The judge's finding that at the time of the stop, police "had info re: the [defendant] possessing a firearm" -- the basis for the stop of the Acura -- was not supported by the record and thus clearly erroneous. See Kearse, 97 Mass.App.Ct. at 299.
Excluding this information, we are left with Simmons's observations of the defendant entering and then leaving a multi-unit residential building known for drug activity, and the continuing presence of the Acura. Simmons could not see inside the building, so he did not know which of the three apartments, if any, the defendant was visiting. He did not see the defendant engage in any kind of suspicious transaction. See Commonwealth v. Smith, 55 Mass.App.Ct. 569, 573 (2002) (no reasonable suspicion where officer "did not observe any actual transaction or furtive activity on the part of the defendant"). He did not observe the defendant carrying anything suggesting contraband, either before or after he entered the building. Cf. Commonwealth v. Sweezey, 50 Mass.App.Ct. 48, 52 (2000) (reasonable suspicion where defendant left scene with paper bag he did not have upon arriving at location). After checking the license plate of the Acura, Simmons did not find anything suspicious, nor do we discern any inherently suspect quality to the fact that the driver of the Acura waited for the defendant in the area of the apartment building. These movements by the Acura, even when combined with the defendant's actions, do "not meaningfully add to the [reasonable suspicion] calculus." Kearse, 97 Mass.App.Ct. at 303.
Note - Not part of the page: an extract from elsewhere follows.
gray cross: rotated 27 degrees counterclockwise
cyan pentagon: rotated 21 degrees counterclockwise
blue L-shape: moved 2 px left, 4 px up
Because the information about suspected drug activity in the apartment building was as vague and unspecific as characterizing the neighborhood as being a "high crime area," the Commonwealth has failed to establish reasonable suspicion. See Commonwealth v. Grandison, 433 Mass. 135, 139 (2001) ("Just being in a high crime area is not enough to justify a stop"); Kearse, 97 Mass.App.Ct. at 302, quoting Gomes, 453 Mass. at 512 ("[L]aw-abiding citizens live and work in high-crime areas. Those citizens are entitled to the protections of the Federal and State Constitutions, despite the character of the area"); Commonwealth v. Clark, 65 Mass.App.Ct. 39, 44 (2005). Absent reasonable suspicion, the police are not permitted to stop every person who enters a multi-unit residential building for a short period of time, merely because a single unit is suspected or known to be a hub for drug activity.
In light of our conclusion that the police lacked reasonable suspicion to stop the Acura, we do not address the propriety of the subsequent exit order and patfrisk of the defendant. See Clark, 65 Mass.App.Ct. at 45.
The orders denying the motion to suppress and the motion for reconsideration are reversed, and the matter is remanded to the District Court for further proceedings.
So ordered.
The panelists are listed in order of seniority.